> [ZADANIE]: Przedstaw w dwóch zdaniach główne myśli fragmentu dyskusji z forum.

Coś wam powiem (jest juz późno i pozwolę sobie na szczerość)... Jedna rzecz była zupełnie inna w (Cieszynie) - mieście prowincjonalnym, od Wrocawia - o ambicjach metropolii... Życie na ekranie filmowym były w Cieszynie kilka razy intensywniejsze od życia poza salą kinową. A we Wrocławiu nie ma tego efektu - wychodzę na ulicę w zgiełk... życie ruchliwego miasta, które wciąga wszystko na swojej drodze niczym trąba powietrzna... Gdzieś tam na peryferiach podglądaliśmy odległy świat z dystansem stoika, teraz w dużym mieście - z dystansem pragmatyka.

tangerine
 
Posty: 1725
Na forum od:
13 lip 07, 5:38

Post 20 sty 09, 23:51

aszeffel - pozwolę się zwrócić do Ciebie osobiście; sporo masz racji... jestem w Warszawie od ponad roku, mieszkałem w kilku dzielnicach, a nawet spoza Warszawy dojeżdżałem i wiedz mi - wielokrotnie (setki razy) ubolewałem nad tym, że nie mieszkam w budynku w którym pracuję... świetne rozwiązanie... teraz kiedy pracuję przeważnie od 8 do 19 i 20, nawet nie chce mi się jechać do domu - bo i po co... jaki to ma sens... mógłbym te słowa pisać z firmowego komputera... dzielnice mieszkalne sens mają, ale tylko jeśli praca jest do 6 godzin dziennie... taką teorię uknułem...

> [DOSTARCZONY MATERIAŁ]:
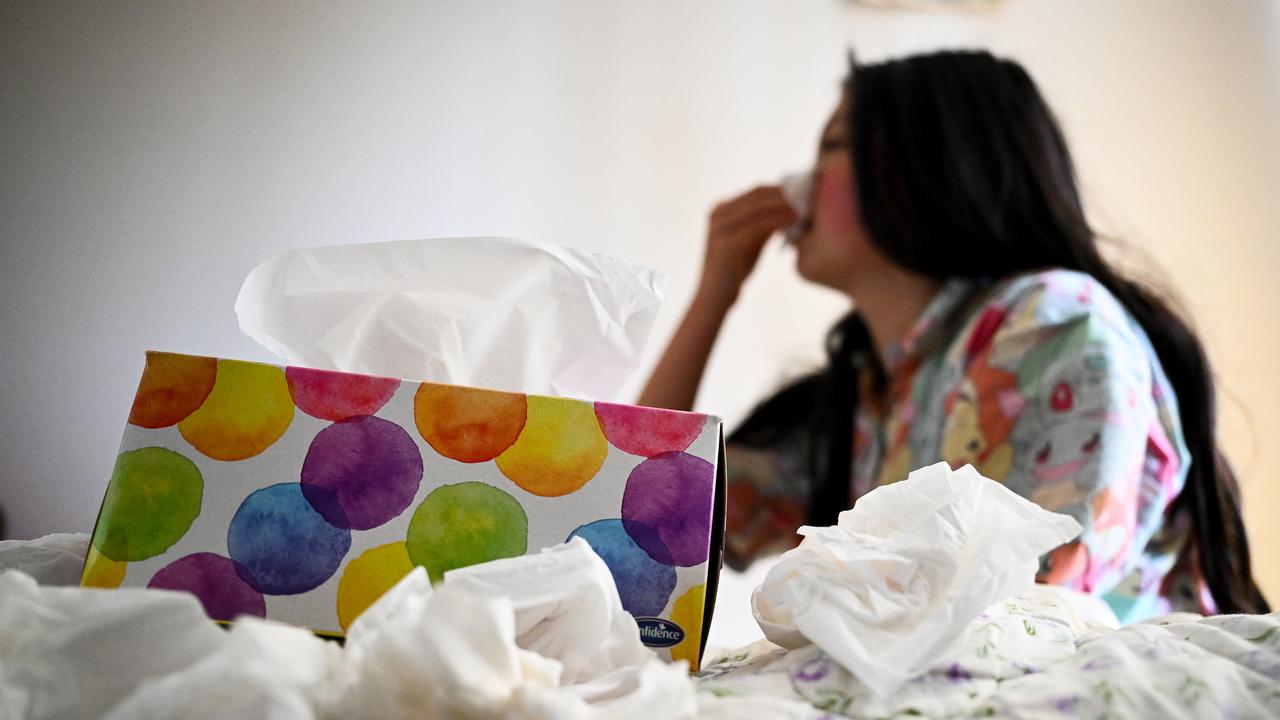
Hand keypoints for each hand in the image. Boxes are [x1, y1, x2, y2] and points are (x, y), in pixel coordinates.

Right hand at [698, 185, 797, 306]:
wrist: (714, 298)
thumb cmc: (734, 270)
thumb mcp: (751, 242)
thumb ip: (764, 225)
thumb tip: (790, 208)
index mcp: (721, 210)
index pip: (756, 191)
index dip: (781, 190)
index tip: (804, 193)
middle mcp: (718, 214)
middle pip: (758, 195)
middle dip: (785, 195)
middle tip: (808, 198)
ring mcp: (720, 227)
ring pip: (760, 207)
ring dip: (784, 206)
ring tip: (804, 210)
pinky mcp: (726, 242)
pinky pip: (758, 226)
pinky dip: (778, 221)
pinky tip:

> [MIEJSCE NA ODPOWIEDŹ]: W pierwszym wpisie Cieszyn, gdzie życie na ekranie kinowym było kilka razy intensywniejsze niż poza salą, zostaje przeciwstawiony Wrocławiowi, w którym po wyjściu na ulicę wciąga zgiełk ruchliwego miasta, a dystans stoika ustępuje dystansowi pragmatyka. W drugim wpisie, skierowanym do użytkownika aszeffel, pojawia się żal, że przy pracy w Warszawie od 8 do 19 lub 20 nie mieszka się w budynku firmy, oraz teoria, że dzielnice mieszkalne mają sens tylko wtedy, gdy praca trwa do 6 godzin dziennie.